EXERCISE BRIEF:
Count the lines in the items below that contain the string "pose", and give only the number.

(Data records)
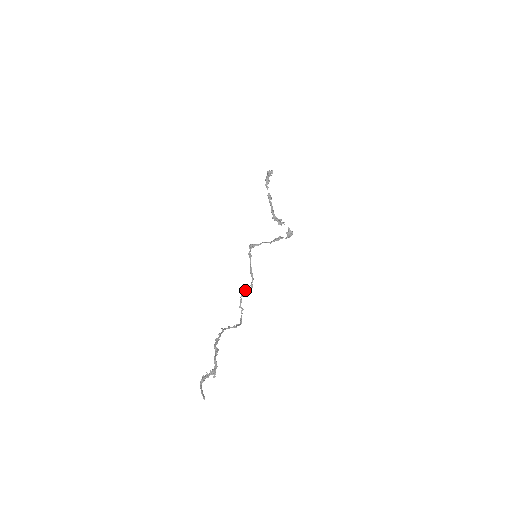
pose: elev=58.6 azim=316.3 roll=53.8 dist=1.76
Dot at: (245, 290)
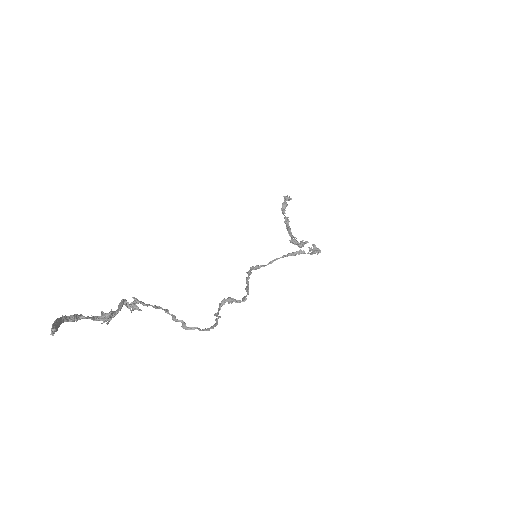
Dot at: (230, 297)
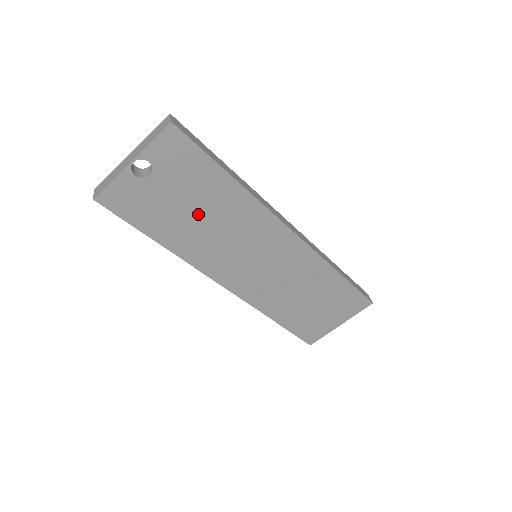
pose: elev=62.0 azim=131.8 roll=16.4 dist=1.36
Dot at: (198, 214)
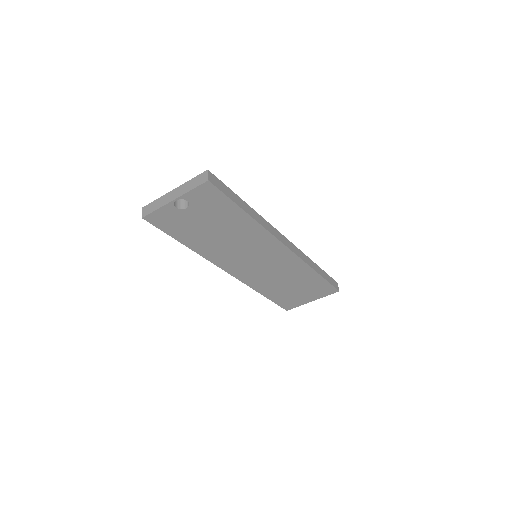
Dot at: (218, 232)
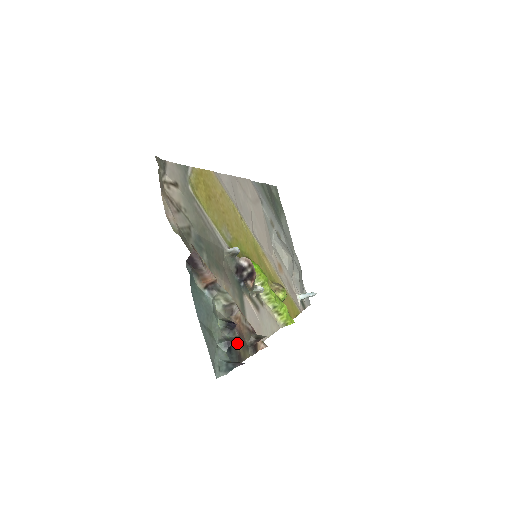
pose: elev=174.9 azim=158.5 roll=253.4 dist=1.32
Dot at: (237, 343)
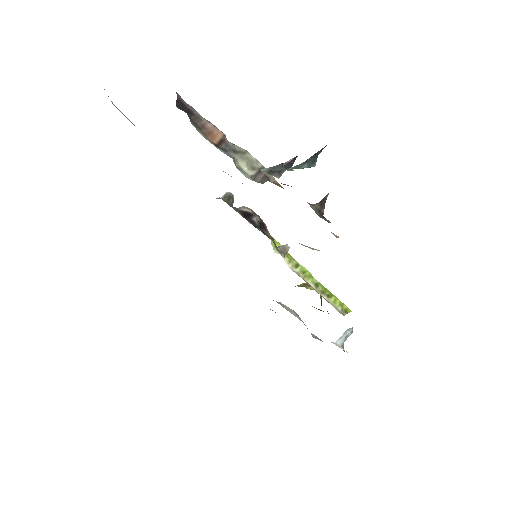
Dot at: occluded
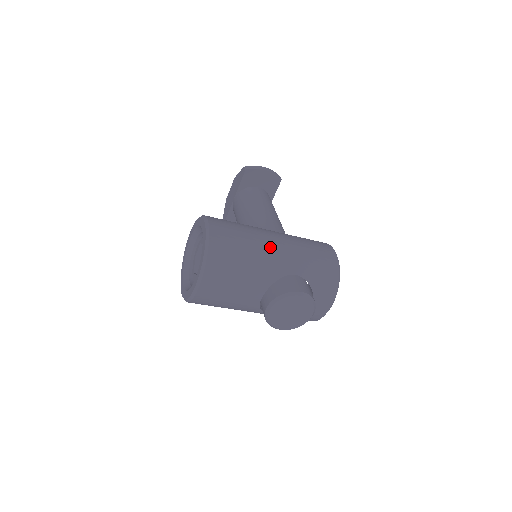
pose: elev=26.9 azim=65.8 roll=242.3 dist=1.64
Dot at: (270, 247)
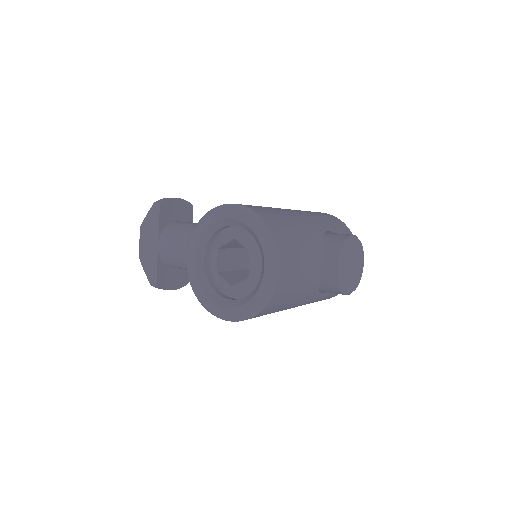
Dot at: (293, 212)
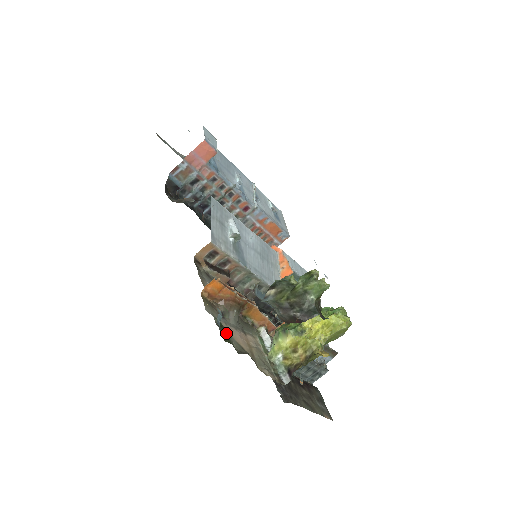
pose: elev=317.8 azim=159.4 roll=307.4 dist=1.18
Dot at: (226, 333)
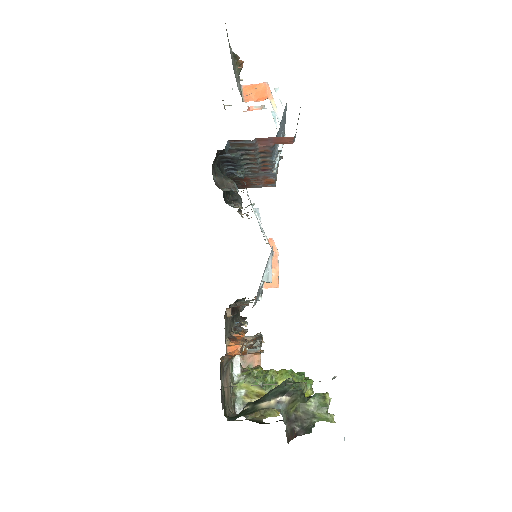
Dot at: occluded
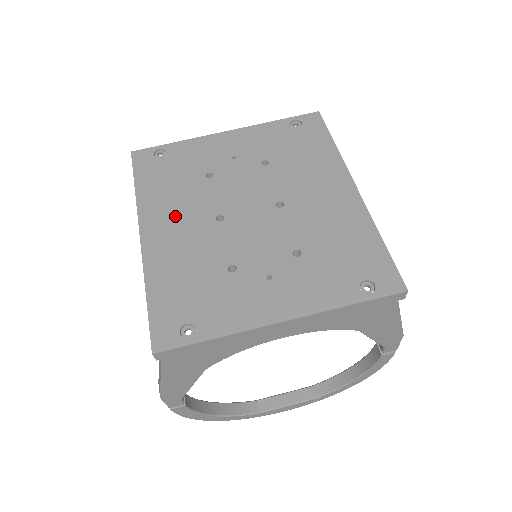
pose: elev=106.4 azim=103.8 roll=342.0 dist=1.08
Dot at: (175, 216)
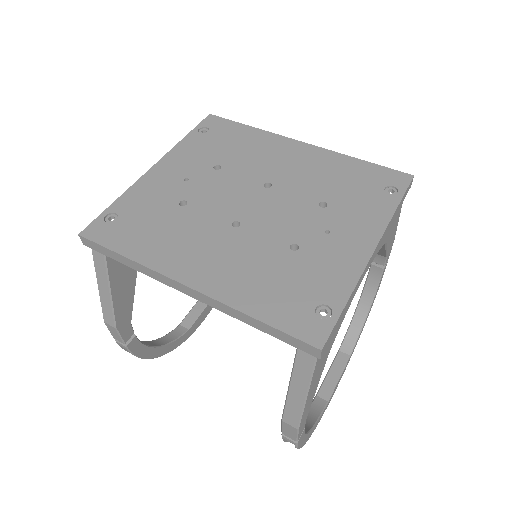
Dot at: (196, 249)
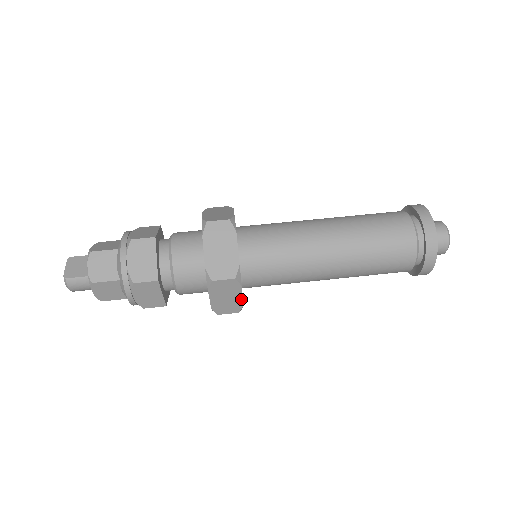
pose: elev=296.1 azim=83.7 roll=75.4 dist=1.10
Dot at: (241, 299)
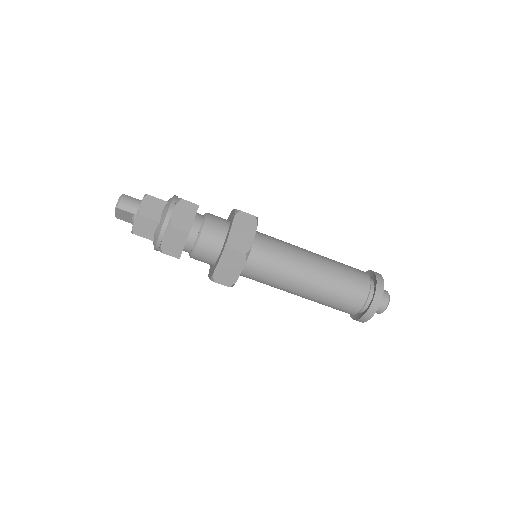
Dot at: occluded
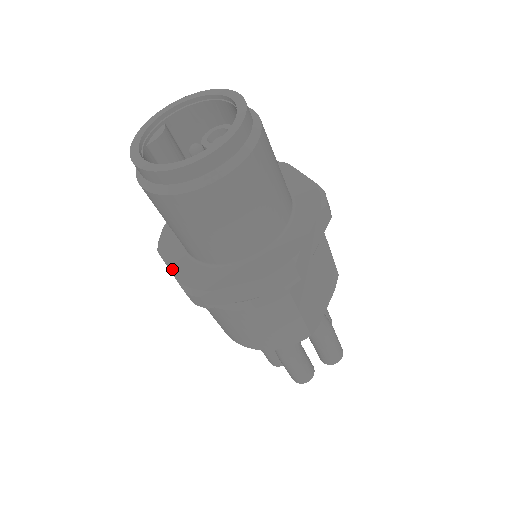
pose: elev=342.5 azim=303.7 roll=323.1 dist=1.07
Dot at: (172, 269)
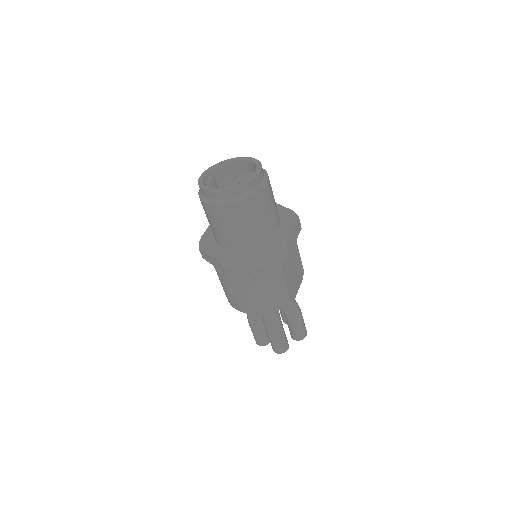
Dot at: (213, 256)
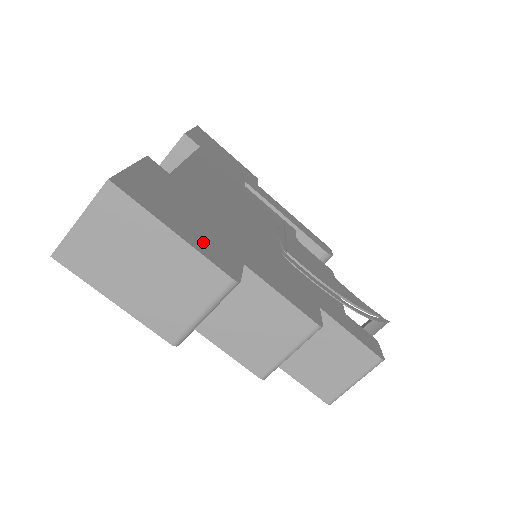
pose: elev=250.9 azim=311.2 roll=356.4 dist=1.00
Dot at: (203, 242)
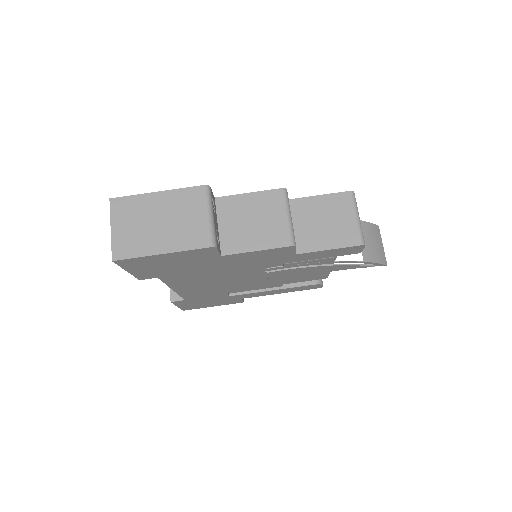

THE REPLY:
9